Varda and Merlin are chewing each other into sopping pieces of fluff in their mutual joy at having the run of the house again. At some point, I'm going to have to put Varda's food back were she can get it, since I think her anxiety diet is over. I could get back to work, too, save for the overwhelming perspectives poured over me while I read Alone With All That Could Happen. My brain is resisting absorbing the ideas; it is thick as a heavy dough and just as set in place, steamed to the plate upon which it's been slapped.
One dog slips behind me and pants for a few minutes, letting the tile bleed away her heat and I tilt my head back into the wrist rest wedged against the back of the chair. It pounds with the overcast day, the thrum of the fan, and the gasp of the dog. Absence mops up a stray motion. The dog slips away and finds her packmate already reestablishing trails and perches.

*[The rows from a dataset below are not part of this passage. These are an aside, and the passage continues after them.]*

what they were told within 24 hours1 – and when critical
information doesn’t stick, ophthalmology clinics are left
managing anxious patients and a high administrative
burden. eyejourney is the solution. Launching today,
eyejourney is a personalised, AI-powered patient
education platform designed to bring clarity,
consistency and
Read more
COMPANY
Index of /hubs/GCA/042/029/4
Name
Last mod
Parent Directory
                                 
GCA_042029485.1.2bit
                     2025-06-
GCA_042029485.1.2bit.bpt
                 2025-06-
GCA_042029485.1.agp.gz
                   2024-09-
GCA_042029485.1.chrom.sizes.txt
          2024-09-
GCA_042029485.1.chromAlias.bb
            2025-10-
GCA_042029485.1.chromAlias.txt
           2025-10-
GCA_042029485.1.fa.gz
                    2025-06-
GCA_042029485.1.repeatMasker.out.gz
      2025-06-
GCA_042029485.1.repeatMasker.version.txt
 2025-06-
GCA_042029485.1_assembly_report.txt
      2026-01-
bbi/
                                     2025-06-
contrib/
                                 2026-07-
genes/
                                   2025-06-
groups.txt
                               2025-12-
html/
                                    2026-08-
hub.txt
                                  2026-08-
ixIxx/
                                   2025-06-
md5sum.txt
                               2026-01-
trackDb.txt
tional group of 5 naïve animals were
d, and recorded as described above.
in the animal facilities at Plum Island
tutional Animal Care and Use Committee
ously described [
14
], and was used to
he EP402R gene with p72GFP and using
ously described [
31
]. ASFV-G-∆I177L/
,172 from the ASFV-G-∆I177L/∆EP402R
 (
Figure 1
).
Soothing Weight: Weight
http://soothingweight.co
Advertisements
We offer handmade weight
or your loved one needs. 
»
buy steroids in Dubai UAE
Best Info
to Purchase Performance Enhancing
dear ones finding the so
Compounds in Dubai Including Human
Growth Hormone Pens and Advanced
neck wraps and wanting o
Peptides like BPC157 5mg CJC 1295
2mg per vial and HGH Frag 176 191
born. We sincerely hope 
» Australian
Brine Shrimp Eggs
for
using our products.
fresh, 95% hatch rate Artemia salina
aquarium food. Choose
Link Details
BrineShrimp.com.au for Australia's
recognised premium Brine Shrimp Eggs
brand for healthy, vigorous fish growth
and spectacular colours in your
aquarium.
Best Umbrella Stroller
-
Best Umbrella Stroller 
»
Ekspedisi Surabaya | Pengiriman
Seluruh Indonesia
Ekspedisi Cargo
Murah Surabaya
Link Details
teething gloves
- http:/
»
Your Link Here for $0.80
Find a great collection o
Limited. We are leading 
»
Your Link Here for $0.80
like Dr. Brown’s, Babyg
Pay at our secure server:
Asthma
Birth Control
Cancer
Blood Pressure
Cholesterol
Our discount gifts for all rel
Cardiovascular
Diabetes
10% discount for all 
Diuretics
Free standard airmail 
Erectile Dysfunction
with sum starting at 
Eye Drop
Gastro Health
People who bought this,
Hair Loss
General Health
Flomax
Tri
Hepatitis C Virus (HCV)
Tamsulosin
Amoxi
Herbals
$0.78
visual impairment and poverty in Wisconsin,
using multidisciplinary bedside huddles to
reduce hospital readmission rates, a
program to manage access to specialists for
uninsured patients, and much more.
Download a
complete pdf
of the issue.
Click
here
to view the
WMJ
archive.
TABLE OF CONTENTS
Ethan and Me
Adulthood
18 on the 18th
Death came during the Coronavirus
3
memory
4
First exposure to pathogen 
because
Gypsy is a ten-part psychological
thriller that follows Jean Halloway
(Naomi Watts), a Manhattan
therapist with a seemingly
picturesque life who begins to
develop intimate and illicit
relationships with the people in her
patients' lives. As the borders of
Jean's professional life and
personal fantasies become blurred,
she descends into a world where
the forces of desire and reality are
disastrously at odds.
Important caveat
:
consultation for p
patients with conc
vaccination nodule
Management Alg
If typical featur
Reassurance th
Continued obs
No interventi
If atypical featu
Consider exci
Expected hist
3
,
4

My in-law's dog is middle-aged but already slow and quiet, like Wynn and Baron where just a little more than a year and a half ago. Varda and Merlin are argumentative and quick to fasten onto ledges and corners, quick to ravel stray blankets and slick areas in the carpet, quick to snap and shout. I'm falling back into the slow ruts of an older dog, ignoring the tussle of the two behind me. They've been up all weekend, blind to the waves of in-laws and siblings who have slept on the couch and talked at the tv.
We've--the three of us--slept on the floor longer than we planned while intentions built like Hermine's waters in the ditches beside the roadways. Sleep, like heat, drains and pulls them away from us and we come to rest back at normal, back at the pile of couch and page and dog, away from the pens and keyboards and restless motion of work.